The negro boy approached with a bucket of cold crystal water, and he drank a big gourd full of it gratefully.
"You can go and kindle the fire in the kitchen," she said to the negro. "It is nearly time to be getting supper. I will be in by and by."
"You have been with her so much!" she continued to Gray after another interval of embarrassment. "And you know, or you ought to know, her disposition, her tastes, her ways and views of life. Is she the companion you need now? will always need?"
"I have been much with her," he replied, taking up her words with humorous gravity. "But I have never studied her as I have studied law. I have never cross-examined her for a witness, or prosecuted her as an attorney, or pronounced sentence on her is a judge. I am her advocate—and I am ready to defend her now—even to you!" "John!—""I love her—that is all there is of it!"
"Suppose you wait a little longer."
"I have waited too long already from necessity." It was on his lips to add: "I have gone too far with her; it is too late to retreat;" but he checked himself.
"If I should feel, then, that I must withhold my consent?"
He grew serious, and after the silence of a few moments, he said with great respect:"I should be sorry; but—" and then he forbore.
"If Major Falconer should withhold his?" He shook his head, and set his lips, turning his face away through courtesy. "It would make no difference! Nothing would make any difference!" and then another silence followed. "I suppose all this would be considered the proof that you loved her," she began at length, despairingly, "but even love is not enough to begin with; much less is it enough to live by."
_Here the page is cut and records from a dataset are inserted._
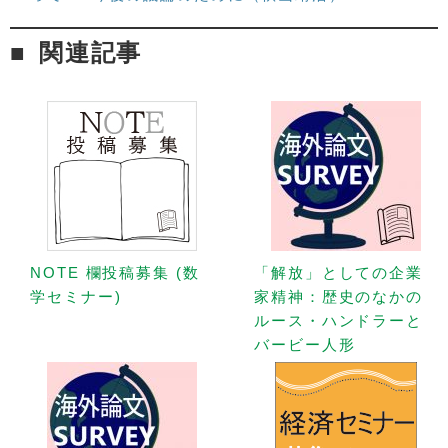
関連記事
NOTE 欄投稿募集 (数
「解放」としての企業
学セミナー)
家精神：歴史のなかの
ルース・ハンドラーと
バービー人形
"You don't appreciate her! You don't do her justice!" he cried rudely. "But perhaps no woman can ever understand why a man loves any other woman!" "I am not thinking of why you love my niece," she replied, with a curl of pride in her nostril and a flash of anger in her eyes. "I am thinking of why you will cease to love her, and why you will both be unhappy if you marry her. It is not my duty to analyze your affections; it is my duty to take care of her welfare.""My dear friend," he cried, his face aglow with impatient enthusiasm —"my dear friend" and he suddenly lifted her hand to his lips, "I have but one anxiety in the whole matter: will you cease to be my friend if I act in opposition to your wishes?" "Should I cease to be your friend because you had made a mistake? It is not to me you are unkind," she answered, quickly withdrawing her hand. Spots of the palest rose appeared on her cheeks, and she bent over and picked up the rake, and began to work.